Question

What is a bad lowest-CV value for Admixture?

0

Entering edit mode

10.0 years ago

devenvyas ▴ 770

I am running Admixture analyses. In order to recapitulate some IACs from the literature, I took the intersection of the larger dataset I am working with, which is based off the Affymetrix Human Origins array, with some data from populations-of-interest, which were based off the Illumina Omni 1M chip. I had about 140,000 SNPs after merging and then about 111,000 or 120,000 after pruning (--indep-pairwise 200 25 0.4 or --indep-pairwise 50 5 0.5)

When I am just using Affymetrix Human Origins data (I have around ~280,000 SNPs after pruning), and I get CV errors minimuming or plateauing around of 0.33 or 0.35-6.

With the overlap dataset, my CV errors are much larger. For example, with the 50 5 0.5 pruning method, here are my CVs

CV error (K=1): 0.58226
CV error (K=2): 0.54319
CV error (K=3): 0.53868
CV error (K=4): 0.53628
CV error (K=5): 0.53454
CV error (K=6): 0.53349
CV error (K=7): 0.53230
CV error (K=8): 0.53179
CV error (K=9): 0.53115
CV error (K=10): 0.53091
CV error (K=11): 0.53074
CV error (K=12): 0.53059
CV error (K=13): 0.53086
CV error (K=14): 0.53057
CV error (K=15): 0.53094
CV error (K=16): 0.53102
CV error (K=17): 0.53136
CV error (K=18): 0.53161
CV error (K=19): 0.53186
CV error (K=20): 0.53243

I am wondering why are these so high compared to the original dataset. Are these too high, or is this reasonable?

Thanks!

admixture SNP CV • 5.1k views

ADD COMMENT • link updated 2.9 years ago by Ram 45k • written 10.0 years ago by devenvyas ▴ 770

Ram · Answer 1 · 2015-08-21

It is very likely that the CV values are increased due to the additional variability introduced by merging two different datasets, which could have various differences, such as being generated at different times, on two different companies arrays, by different people, on different individuals coming from potentially different populations, etc. all of those things can impact the standard error.

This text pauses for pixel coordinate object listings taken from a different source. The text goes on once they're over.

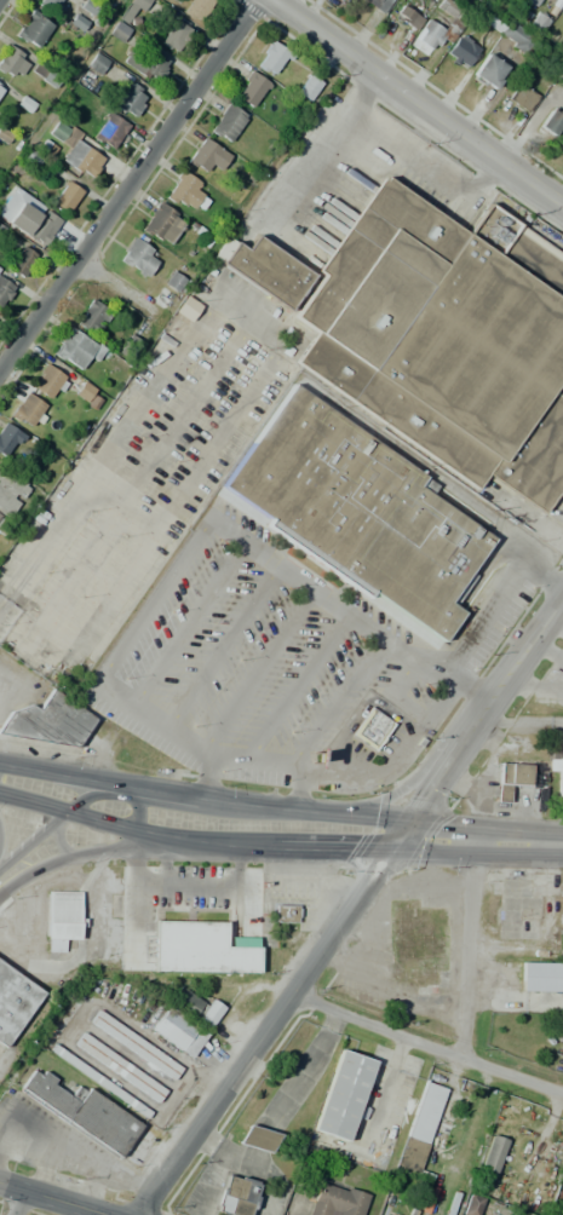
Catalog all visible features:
building: (550, 0)
building: (377, 4)
building: (49, 5)
building: (136, 6)
building: (196, 7)
building: (407, 17)
building: (439, 26)
building: (32, 29)
building: (118, 32)
building: (509, 32)
building: (173, 35)
building: (461, 51)
building: (273, 56)
building: (12, 62)
building: (96, 63)
building: (147, 66)
building: (487, 71)
building: (44, 75)
building: (560, 76)
building: (0, 87)
building: (307, 87)
building: (251, 90)
building: (521, 97)
building: (129, 99)
road: (418, 101)
building: (550, 121)
building: (227, 122)
building: (108, 130)
building: (73, 150)
building: (206, 155)
road: (126, 185)
building: (185, 191)
building: (64, 197)
building: (32, 221)
building: (162, 223)
building: (138, 257)
building: (20, 262)
building: (267, 271)
building: (174, 282)
building: (4, 290)
building: (187, 309)
building: (91, 316)
building: (447, 338)
building: (75, 348)
building: (48, 382)
building: (82, 391)
building: (26, 410)
building: (8, 440)
building: (10, 490)
building: (356, 511)
building: (48, 721)
building: (369, 727)
building: (510, 778)
building: (557, 778)
road: (279, 827)
traffic signals: (399, 833)
road: (39, 838)
road: (350, 907)
building: (284, 914)
building: (62, 918)
building: (202, 948)
road: (465, 948)
building: (541, 976)
building: (14, 1001)
building: (195, 1008)
building: (176, 1031)
building: (134, 1044)
road: (426, 1045)
building: (118, 1066)
building: (99, 1081)
building: (341, 1094)
building: (84, 1112)
building: (425, 1112)
building: (12, 1125)
building: (457, 1125)
building: (257, 1139)
building: (492, 1154)
building: (424, 1163)
building: (236, 1196)
building: (525, 1198)
road: (53, 1199)
building: (337, 1201)
road: (17, 1202)
building: (469, 1205)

The only one of those that I can say for sure is the arrays, because you mention that, but from your description it seems that is true.

The values do seem ok to me.

One approach to see if you could lower them is to generate the admixture estimates, then looking at SNPs that have very different AF between the two groups / chips despite similar ancestry estimation, then removing those SNPs, then re-generate the estimates.